Tue Jul 15 17:39:52 PDT 2008 Kevin Karplus

I started a subdomain prediction for G302-V685, which should be a
whole fold except for one strand that comes from M1-N12.

Tue Jul 15 17:43:56 PDT 2008 Kevin Karplus

I also started N12-P306 for the first half of the protein. 

Tue Jul 15 23:29:16 PDT 2008 Kevin Karplus

The 4 shorter subdomain runs are done.

R25-L98 didn't find any strong hits (1o59A at E-value 65)
	The R25-L98/try1-opt3 model looks plausible, but no better
	than the regions cut out of try3-opt3 and MQAU1-opt3

I173-P263 also has no strong hits (1rmwA at E-value 27.8)
	The I173-P263/try1-opt3 model is not even as reasonable as the
	regions cut from try3-opt3 and MQAU1-opt3

G323-V463 has a weak hit to c.55.3.10 domains (1w9hA E-value=1.29,
	1u04A Evalue=1.426). The try1-opt3 model agrees fairly well
	with the regions cut from try3-opt3 and MQAU1-opt3.
	It may be worthwhile to try doing an optimization in this
	subdomain, to get the loops better solved.
	
	Tue Jul 15 23:43:23 PDT 2008 Kevin Karplus
	G323-V463/try2 started on the moai cluster,
	with sheet and helix constraints from G323-V463/try1
	
G459-V685 has strong hits for c.55.3.10 domains (1u04A and 1w9hA < 1e-25),
	and weak hits for other c.55.* folds.
	The different predictions are in good agreement.  In fact, the
	from-MQAU1 model scores better than the G459-V685/try1-opt3
	model with the try1 costfcn.
	
	Tue Jul 15 23:52:04 PDT 2008 Kevin Karplus
	G459-V685/try2 started on the moai cluster.

N12-P306 has moderate hits to 1u04A (2.4e-04), but has not finished
	building its try1 model yet.
	
G302-V685 has strong hits to c.55.3.10 domains (1u04A 1.8e-40, 1w9hA 3.6e-36)
	but hasn't finished building its try1 model yet. 
	I expect this model to be close to the ones for the
	whole-length protein, with perhaps slightly better loops.

Thu Jul 17 12:03:52 PDT 2008 Kevin Karplus

The N12-P306 and G302-V685 models do look pretty good.
I should do a little clash and break removal in each, and then make a
chimera, superimposing them on either MQAU1 or try3.

First I should re-extract sheets from them, as I've done some bug
fixes to the algorithm to make it extract sheets that are a little
more messed up.

Thu Jul 17 12:15:37 PDT 2008 Kevin Karplus

try2 runs started in both N12-P306 and G302-V685.

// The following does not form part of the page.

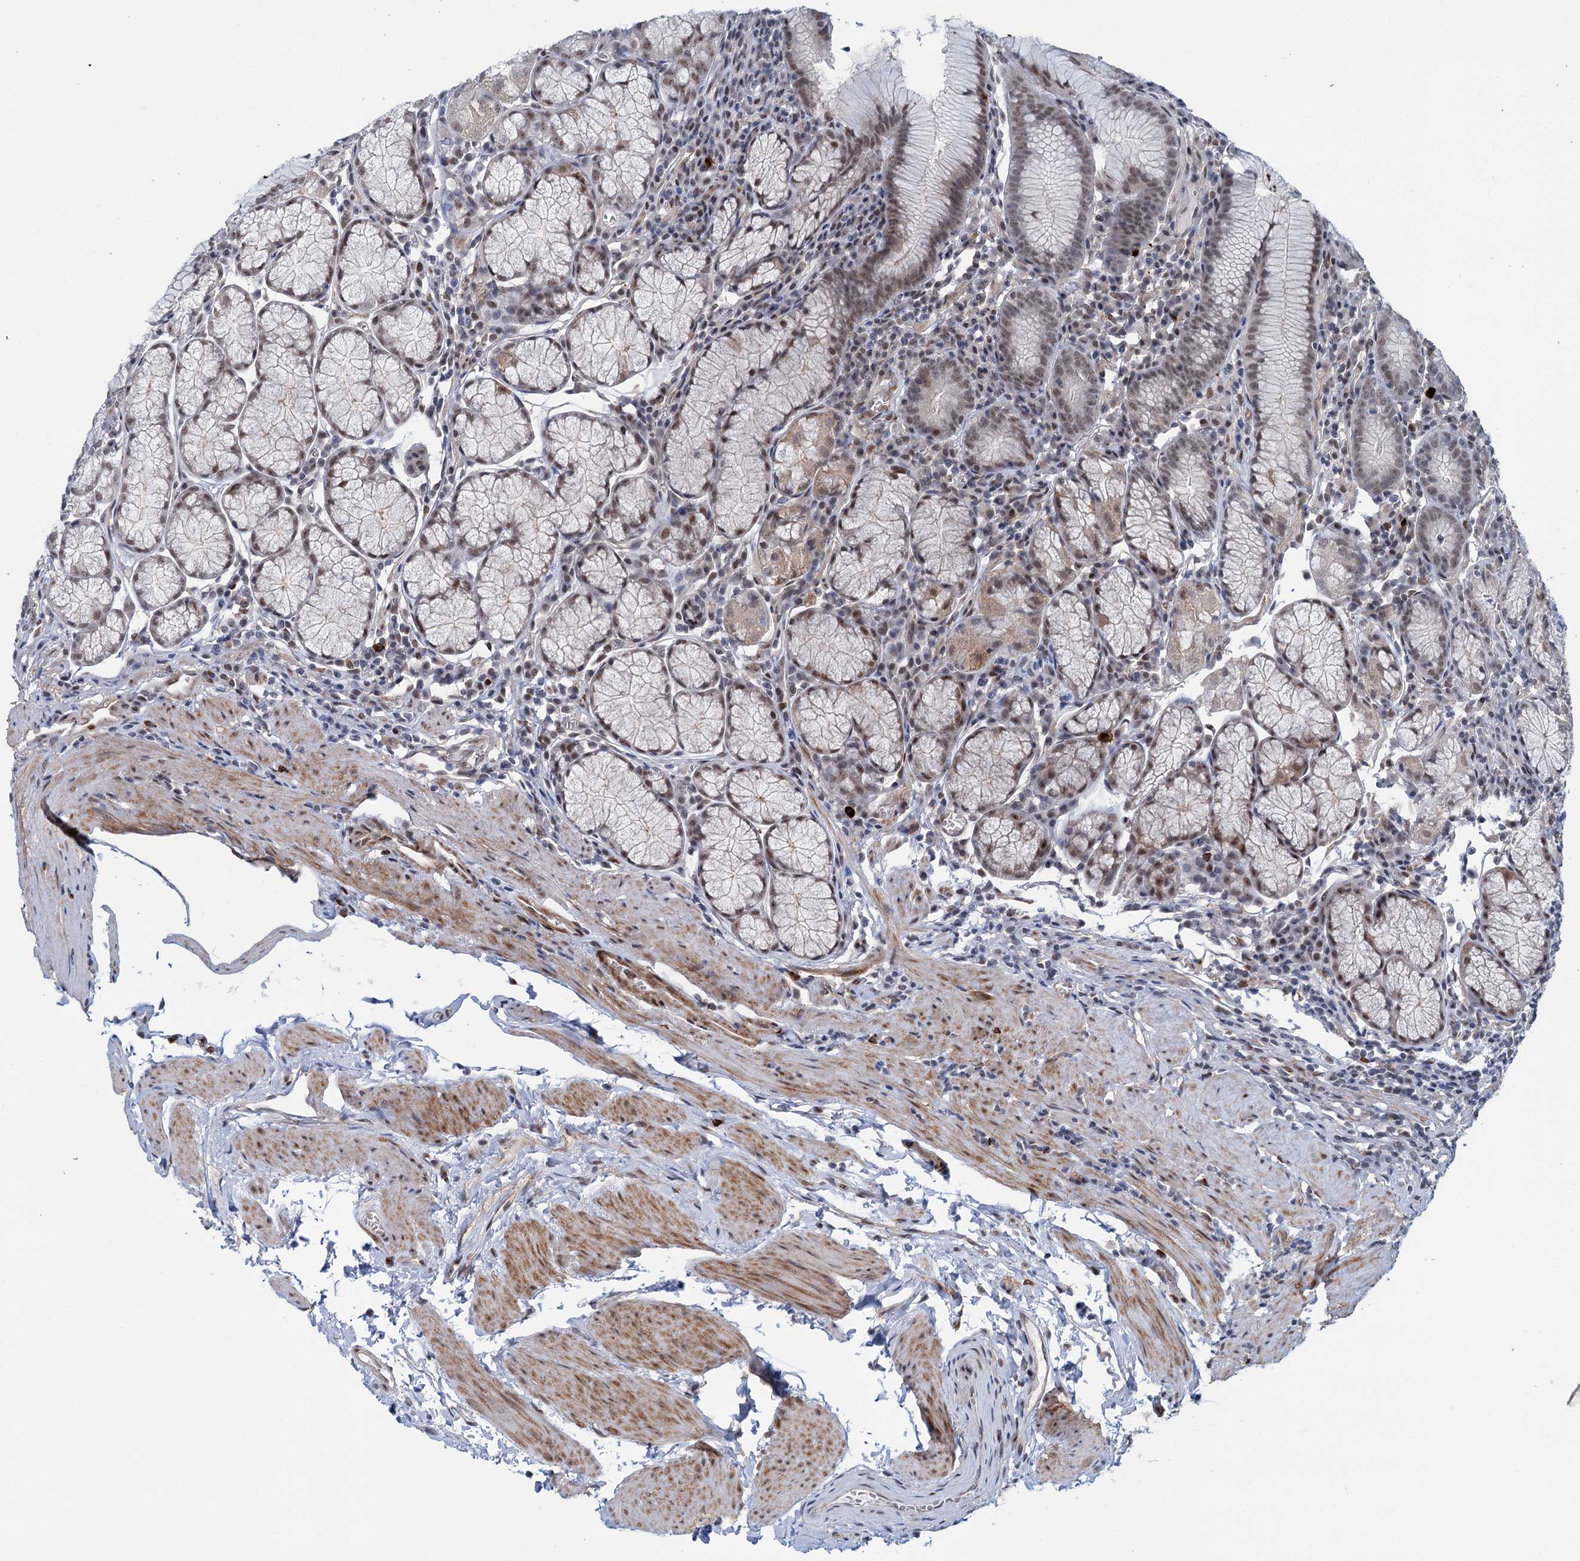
{"staining": {"intensity": "moderate", "quantity": "25%-75%", "location": "cytoplasmic/membranous,nuclear"}, "tissue": "stomach", "cell_type": "Glandular cells", "image_type": "normal", "snomed": [{"axis": "morphology", "description": "Normal tissue, NOS"}, {"axis": "topography", "description": "Stomach"}], "caption": "High-power microscopy captured an immunohistochemistry photomicrograph of benign stomach, revealing moderate cytoplasmic/membranous,nuclear positivity in about 25%-75% of glandular cells. (brown staining indicates protein expression, while blue staining denotes nuclei).", "gene": "FAM53A", "patient": {"sex": "male", "age": 55}}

Thu Jul 17 16:25:01 PDT 2008   SAM-T08-MQAO hand QA T0487 Submitted
Thu Jul 17 16:25:01 PDT 2008   SAM-T08-MQAU hand QA T0487 Submitted
Thu Jul 17 16:25:01 PDT 2008   SAM-T08-MQAC hand QA T0487 Submitted

Thu Jul 17 16:35:58 PDT 2008 Kevin Karplus

The N12-P306/try2 and G302-V685/try2 runs both reduce breaks and
clashes, but the gromacs0 optimization improves them further, so
clearly more clash reduction is needed.  The sheet scores are not
great for either one, though better than the try1 runs.

I'll try combining them to make an N2-C2 chimera, but which model
should I use as a template to align the domains?  Perhaps whichever
scores best with the sheets from N2 and C2?

Thu Jul 17 16:48:15 PDT 2008 Kevin Karplus

I made a try4 costfcn with N2 and C2 sheets and helices, and
MQAU1-opt3.gromacs0.repack-nonPC scores best, so I'll use that as the
template. 

It looks like I should take 
	M1-L121	MQAU1-opt3.gromacs0.repack-nonPC 
	R122-E176	N12-P306/try2-opt3.gromacs0
	
	
There is a bad break after Y135, and I may want to add some sheet
constraints for tucking L124-Y135 into place.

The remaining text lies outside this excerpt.